Die Botschaft, die die Regierung im Interesse der Kreditversorgung unserer heimischen mittelständischen Wirtschaft um die Jahreswende verkündet hat, lautet: Die Landesregierung steht zu den schleswig-holsteinischen Sparkassen. Sie wird Hilfe leisten, wenn und soweit es erforderlich ist. Der Nachweis, dass diese Hilfe erforderlich ist, ist vom Sparkassen- und Giroverband unverzüglich durch belastbare Fakten zu erbringen. Die Landesregierung hat deshalb dem Sparkassen- und Giroverband eine Garantieerklärung angeboten, mit der ein Bilanzverlust aus einer vorübergehenden Wertminderung der Aktien vermieden werden soll. Über Art,

Umfang und alle Modalitäten befinden wir uns in intensiven Gesprächen mit dem Sparkassen- und Giroverband.

Wir wissen dabei um die hohe wettbewerbsrechtliche Hürde. Nicht nur deshalb werden die Sparkassen auch gegenüber Regierung und Parlament den Nachweis über die Notwendigkeit einer derartigen Hilfe führen müssen. Für die Leistung einer Garantie soll dann gelten, dass jede Leistung ihren Preis hat, der von den Sparkassen zu bezahlen wäre.

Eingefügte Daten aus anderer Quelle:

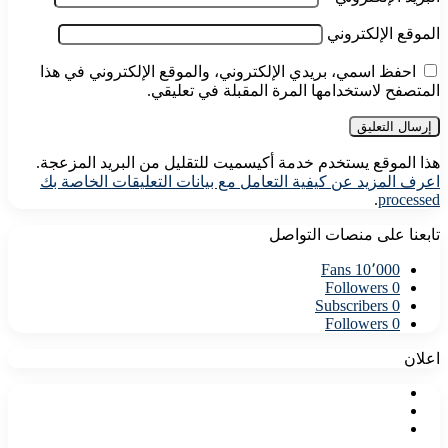
الموقع الإلكتروني
احفظ اسمي، بريدي الإلكتروني، والموقع الإلكتروني في هذا
المتصفح لاستخدامها المرة المقبلة في تعليقي.
هذا الموقع يستخدم خدمة أكيسميت للتقليل من البريد المزعجة.
اعرف المزيد عن كيفية التعامل مع بيانات التعليقات الخاصة بك
.
processed
تابعنا على منصات التواصل
Fans
10٬000
Followers
0
Subscribers
0
Followers
0
اعلان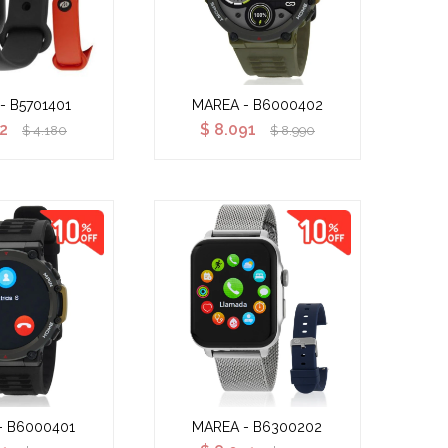
- B5701401
MAREA - B6000402
62
$
8.091
$
4.180
$
8.990
- B6000401
MAREA - B6300202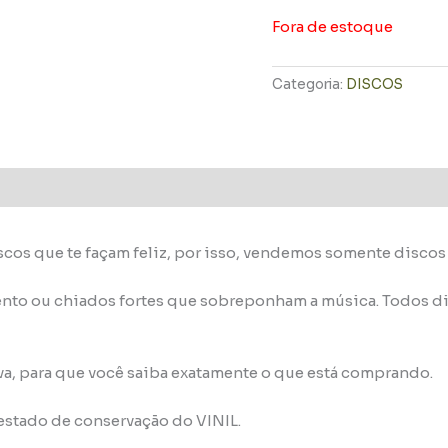
Fora de estoque
Categoria:
DISCOS
scos que te façam feliz, por isso, vendemos somente disco
nto ou chiados fortes que sobreponham a música. Todos di
va, para que você saiba exatamente o que está comprando.
 estado de conservação do VINIL.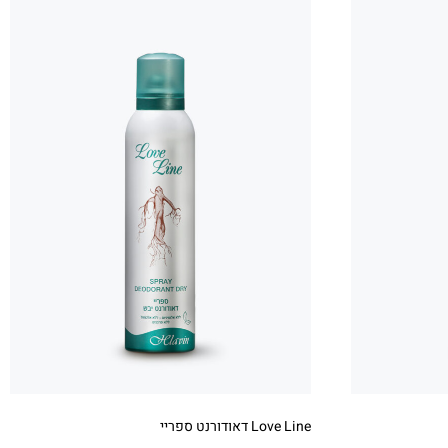
Love Line דאודורנט ספריי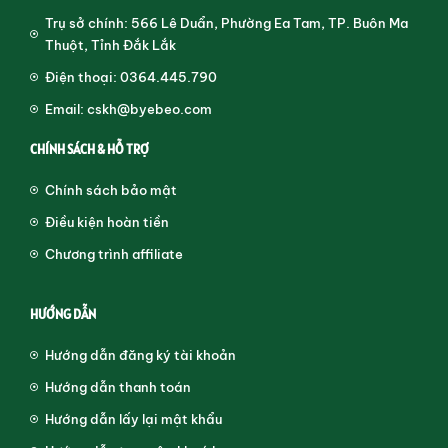
Trụ sở chính: 566 Lê Duẩn, Phường Ea Tam, TP. Buôn Ma
Thuột, Tỉnh Đắk Lắk
Điện thoại: 0364.445.790
Email: cskh@byebeo.com
CHÍNH SÁCH & HỖ TRỢ
Chính sách bảo mật
Điều kiện hoàn tiền
Chương trình affiliate
HƯỚNG DẪN
Hướng dẫn đăng ký tài khoản
Hướng dẫn thanh toán
Hướng dẫn lấy lại mật khẩu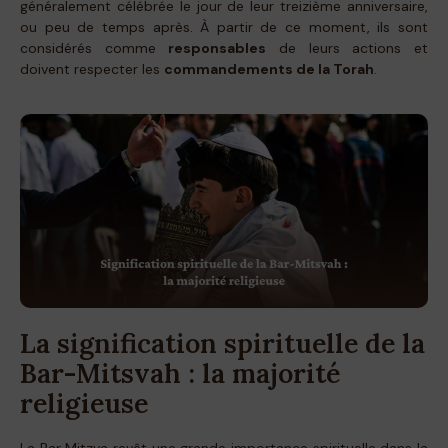
généralement célébrée le jour de leur treizième anniversaire,
ou peu de temps après. À partir de ce moment, ils sont
considérés comme
responsables
de leurs actions et
doivent respecter les
commandements de la Torah
.
La signification spirituelle de la
Bar-Mitsvah : la majorité
religieuse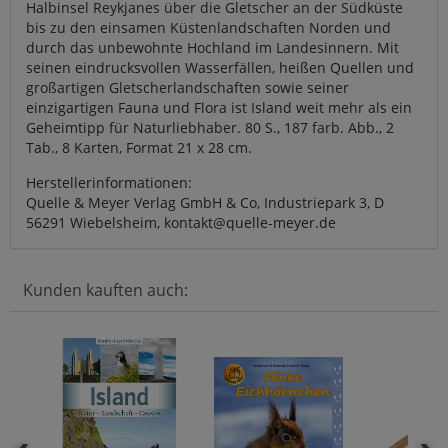
Halbinsel Reykjanes über die Gletscher an der Südküste
bis zu den einsamen Küstenlandschaften Norden und
durch das unbewohnte Hochland im Landesinnern. Mit
seinen eindrucksvollen Wasserfällen, heißen Quellen und
großartigen Gletscherlandschaften sowie seiner
einzigartigen Fauna und Flora ist Island weit mehr als ein
Geheimtipp für Naturliebhaber. 80 S., 187 farb. Abb., 2
Tab., 8 Karten, Format 21 x 28 cm.
Herstellerinformationen:
Quelle & Meyer Verlag GmbH & Co, Industriepark 3, D
56291 Wiebelsheim, kontakt@quelle-meyer.de
Kunden kauften auch: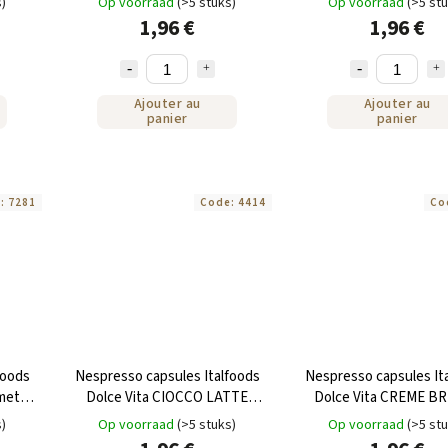
s)
Op voorraad
(>5 stuks)
Op voorraad
(>5 st
1,96 €
1,96 €
Ajouter au
Ajouter au
panier
panier
e:
7281
Code:
4414
Co
foods
Nespresso capsules Italfoods
Nespresso capsules It
met
Dolce Vita CIOCCO LATTE
Dolce Vita CREME B
chocoladedrank met melk 10
melkdrank 10st
s)
Op voorraad
(>5 stuks)
Op voorraad
(>5 st
stuks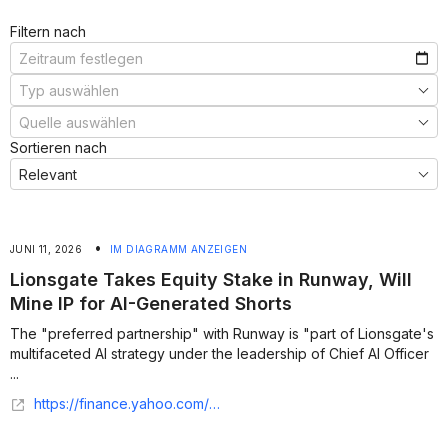
Filtern nach
Sortieren nach
•
JUNI 11, 2026
IM DIAGRAMM ANZEIGEN
Lionsgate Takes Equity Stake in Runway, Will
Mine IP for AI-Generated Shorts
The "preferred partnership" with Runway is "part of Lionsgate's
multifaceted AI strategy under the leadership of Chief AI Officer
...
https://finance.yahoo.com/sectors/technology/articles/lionsgate-takes-equity-stake-runway-162522237.html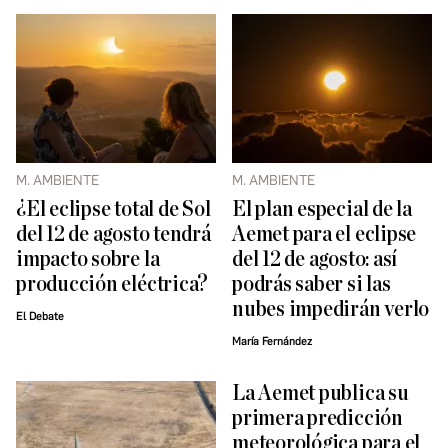
M. AMBIENTE
M. AMBIENTE
¿El eclipse total de Sol
El plan especial de la
del 12 de agosto tendrá
Aemet para el eclipse
impacto sobre la
del 12 de agosto: así
producción eléctrica?
podrás saber si las
nubes impedirán verlo
El Debate
María Fernández
La Aemet publica su
primera predicción
meteorológica para el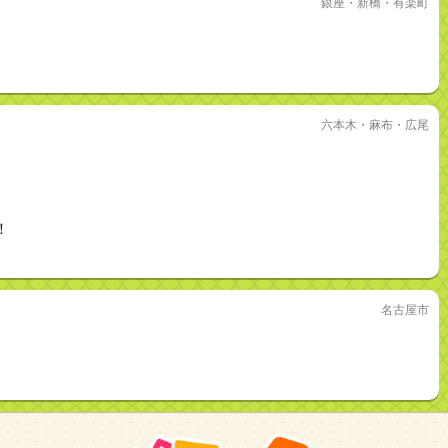
銀座・新橋・有楽町
六本木・麻布・広尾
！
名古屋市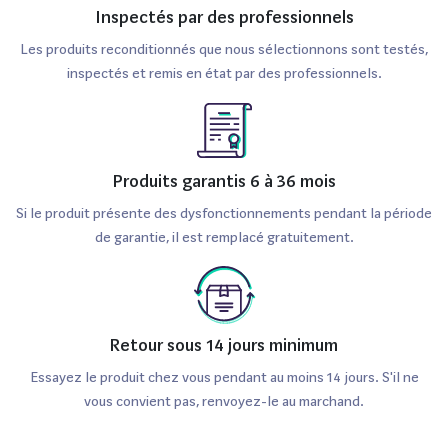
Inspectés par des professionnels
Les produits reconditionnés que nous sélectionnons sont testés,
inspectés et remis en état par des professionnels.
Produits garantis 6 à 36 mois
Si le produit présente des dysfonctionnements pendant la période
de garantie, il est remplacé gratuitement.
Retour sous 14 jours minimum
Essayez le produit chez vous pendant au moins 14 jours. S'il ne
vous convient pas, renvoyez-le au marchand.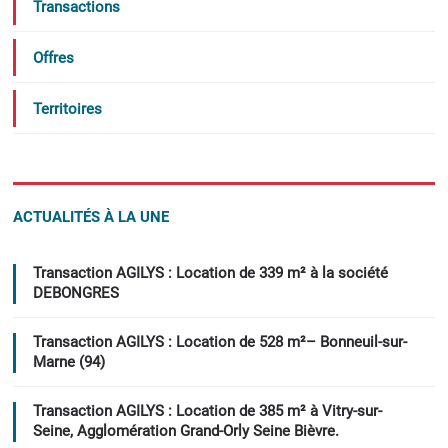
Transactions
Offres
Territoires
ACTUALITÉS À LA UNE
Transaction AGILYS : Location de 339 m² à la société
DEBONGRES
Transaction AGILYS : Location de 528 m²– Bonneuil-sur-
Marne (94)
Transaction AGILYS : Location de 385 m² à Vitry-sur-
Seine, Agglomération Grand-Orly Seine Bièvre.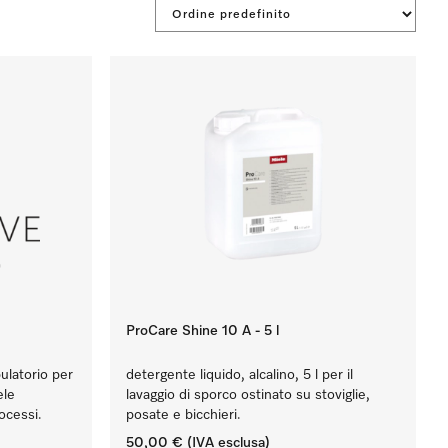
ProCare Shine 10 A - 5 l
latorio per
detergente liquido, alcalino, 5 l per il
ele
lavaggio di sporco ostinato su stoviglie,
rocessi.
posate e bicchieri.
50,00 €
(IVA esclusa)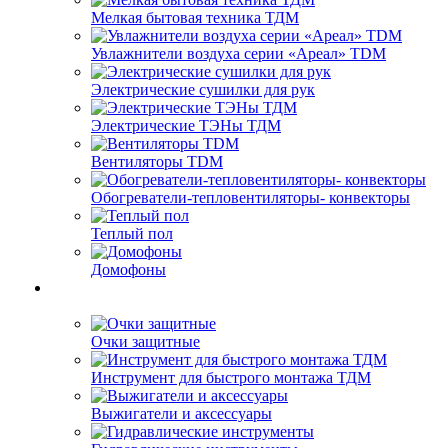
Мелкая бытовая техника ТДМ
Увлажнители воздуха серии «Ареал» TDM
Электрические сушилки для рук
Электрические ТЭНы ТДМ
Вентиляторы TDM
Обогреватели-тепловентиляторы- конвекторы
Теплый пол
Домофоны
Очки защитные
Инструмент для быстрого монтажа ТДМ
Выжигатели и аксессуары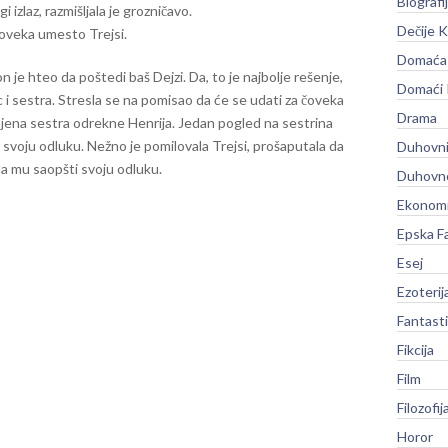
Biografi
izlaz, razmišljala je grozničavo.
Dečije K
čoveka umesto Trejsi.
Domaća 
on je hteo da poštedi baš Dejzi. Da, to je najbolje rešenje,
Domaći
ac i sestra. Stresla se na pomisao da će se udati za čoveka
Drama
 njena sestra odrekne Henrija. Jedan pogled na sestrina
 svoju odluku. Nežno je pomilovala Trejsi, prošaputala da
Duhovni
da mu saopšti svoju odluku.
Duhovno
Ekonomi
Epska F
Esej
Ezoterij
Fantast
Fikcija
Film
Filozofij
Horor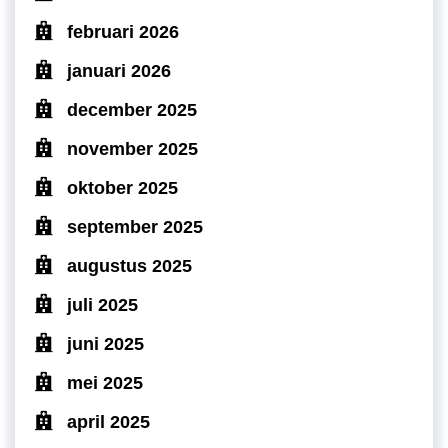
februari 2026
januari 2026
december 2025
november 2025
oktober 2025
september 2025
augustus 2025
juli 2025
juni 2025
mei 2025
april 2025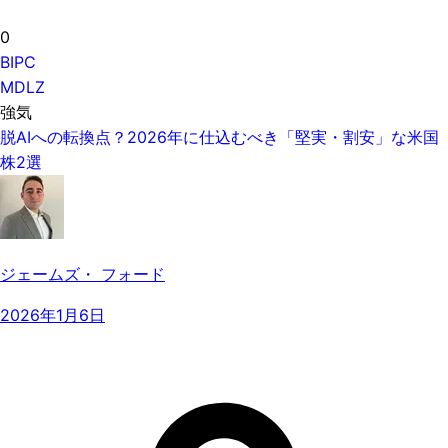
0
BIPC
MDLZ
強気
脱AIへの転換点？2026年に仕込むべき「堅実・割安」な米国
株2選
ジェームズ・ フォード
2026年1月6日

(Günter Neugebauer [SPD]: Sehr richtig!)

Meine sehr geehrten Damen und Herren, was wir in der derzeitigen Situation aus meiner Sicht überhaupt nicht gebrauchen können, ist eine erneute Privatisierungsdiskussion bezüglich der Sparkassen, wie sie von der FDP mit ihrer Presseinformation vom 21. Januar erneut initiiert worden ist.

(Beifall bei SPD und CDU)

Für die Sparkassen die Möglichkeit zu schaffen, Beteiligungskapital von anderen Mitgliedern der Sparkassenorganisation aufzunehmen, ist eine Option, die einer sorgfältigen Prüfung bedarf und die in jedem Fall europarechtskonform ausgestaltet werden muss. Diese Frage ist allerdings unabhängig von den anstehenden Problemen im Zusammenhang mit der HSH Nordbank.

(Beifall bei SPD und CDU)

Ich danke dem Herrn Innenminister für seinen Bericht, eröffne die Aussprache und erteile für die CDU-Fraktion dem Herrn Abgeordneten Tobias Koch das Wort.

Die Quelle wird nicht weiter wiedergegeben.